The constants that define the four states are pinned in code, not customer-configurable:

  • SAMPLE_FLOOR = 100. Each panel must have at least 100 rows in the 7-day window for the verdict to be eligible for verified or not_verified. Below this floor the answer is always insufficient_data. The floor exists because cost and quality deltas computed on tens of rows are too noisy to act on.
  • QUALITY_TOLERANCE = 0.03. The verdict is not_verified when (baseline.composite_quality − floopy.composite_quality) > 0.03 on the [0.0, 1.0] composite-quality scale. Below that delta the verdict is verified. The tolerance is conservative on purpose — Floopy is allowed to be a hair below baseline on quality if it is meaningfully below baseline on cost.

The regression_detected state fires whenever the bucketed recent_regressions signal over the route is anything other than Exact { exact: 0 }. That is: any non-zero exact count, any AtLeast{10}, any AtLeast{50} — the verdict flips to regression_detected.

The bucket boundaries (<10, >=10, >=50) and the 5-minute timestamp rounding on last_regression_at are documented on Confidence methodology.

The verification verdict is computed on a tenant-scoped aggregation over your request log with a 5-second wall-clock timeout, then Redis-cached per (organization_id, route_id, window) for 60 seconds. The dashboard card and the GET /v1/optimization/verification API call both hit the same cache; the Cache-Control: max-age=60 HTTP header is echoed on the API path so HTTP intermediaries can honour the same TTL.

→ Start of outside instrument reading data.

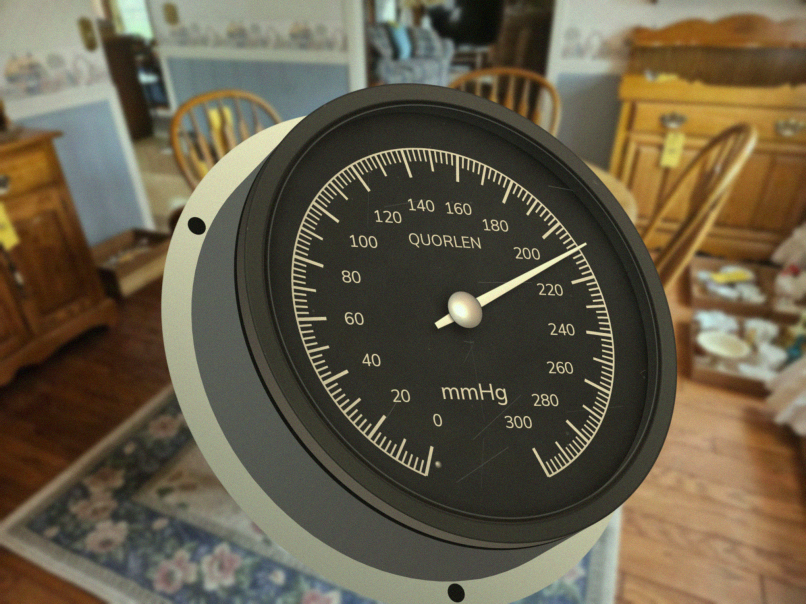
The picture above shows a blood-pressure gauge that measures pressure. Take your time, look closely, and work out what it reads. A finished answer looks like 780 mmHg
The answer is 210 mmHg
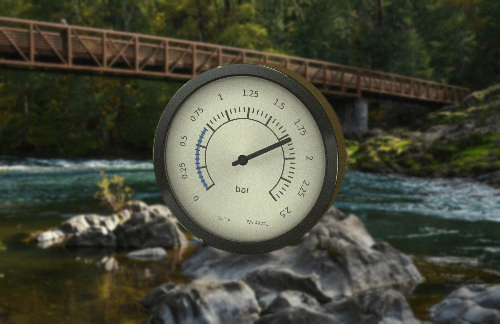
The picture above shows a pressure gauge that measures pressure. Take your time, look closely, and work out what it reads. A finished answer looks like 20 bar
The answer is 1.8 bar
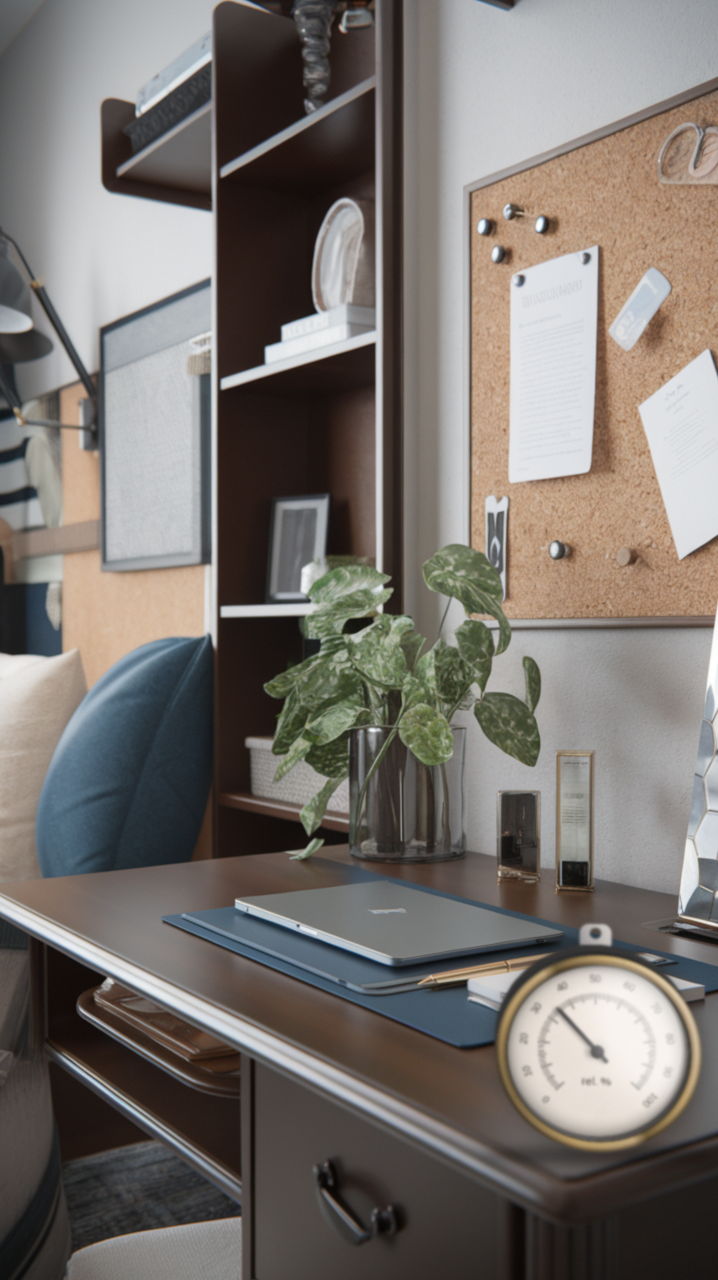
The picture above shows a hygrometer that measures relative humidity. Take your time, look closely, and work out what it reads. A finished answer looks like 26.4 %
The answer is 35 %
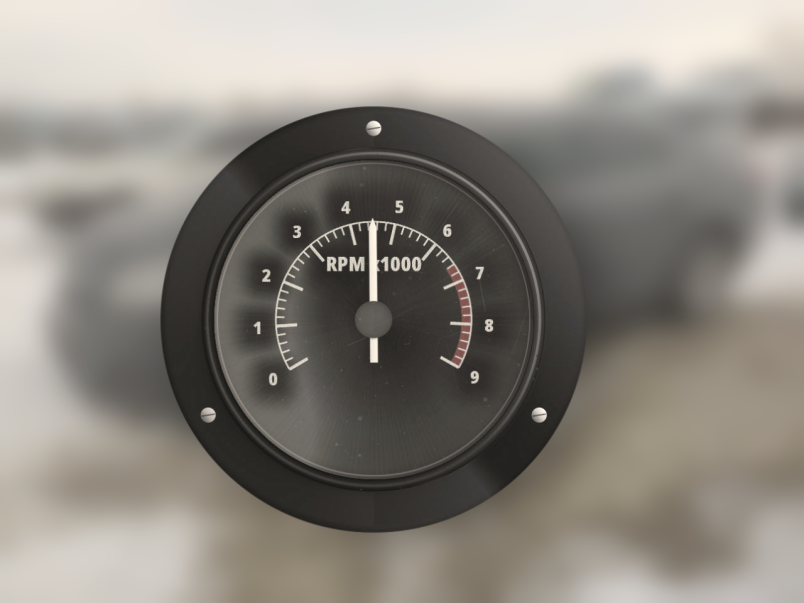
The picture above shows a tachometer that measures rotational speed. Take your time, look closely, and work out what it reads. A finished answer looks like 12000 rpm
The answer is 4500 rpm
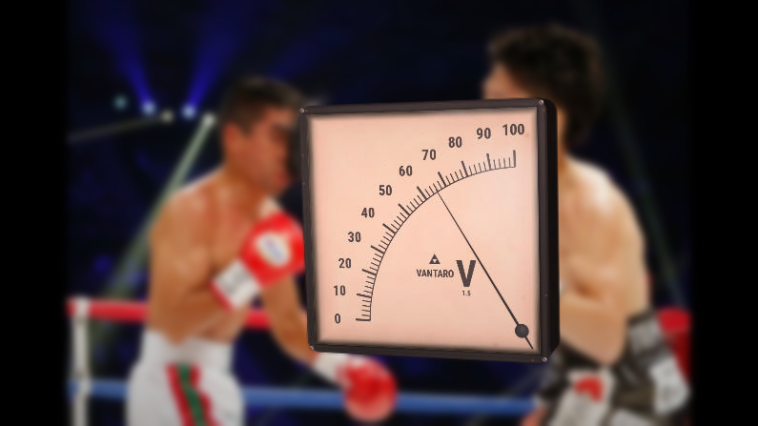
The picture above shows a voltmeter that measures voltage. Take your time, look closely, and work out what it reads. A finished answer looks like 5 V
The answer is 66 V
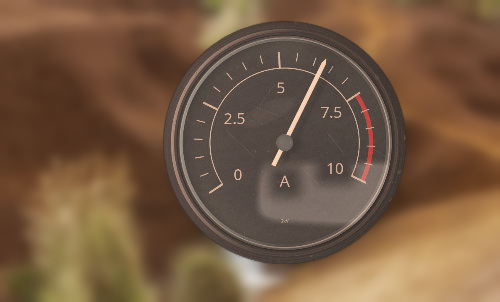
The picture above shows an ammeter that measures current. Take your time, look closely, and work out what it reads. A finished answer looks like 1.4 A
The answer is 6.25 A
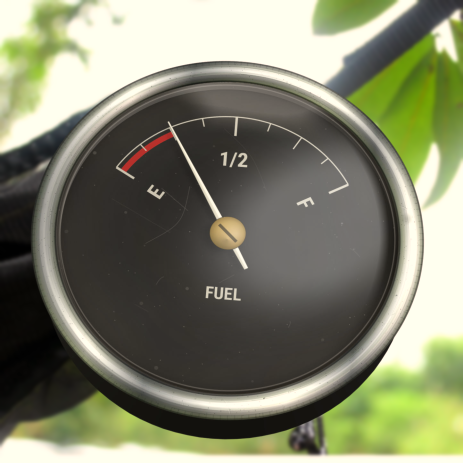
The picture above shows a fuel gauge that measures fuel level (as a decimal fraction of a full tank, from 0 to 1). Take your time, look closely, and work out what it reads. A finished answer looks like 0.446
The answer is 0.25
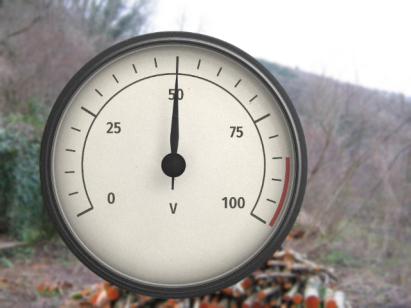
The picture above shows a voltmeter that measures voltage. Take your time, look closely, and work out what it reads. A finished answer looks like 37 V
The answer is 50 V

Verification numbers shift slowly. A 60-second cache is short enough that a customer who fixes a misconfigured route does not have to wait 30 minutes to see the verdict update, and long enough that the analytics store is not hit on every dashboard render.

The verification verdict is separate from the headline cost/quality delta rendered on the rest of the page. The two views answer different questions:

  • The cost/quality delta says: here is the rolling difference between Floopy and the baseline, in micro-USD per request and in composite quality points.
  • The verification verdict says: do we have enough evidence to claim this rule is keeping its end of the deal?

A rule can show a 45 % cost saving and still read not_verified if the quality delta exceeds tolerance, or regression_detected if a regression event is in flight. Both numbers are honest; the verdict is the stricter, more conservative read.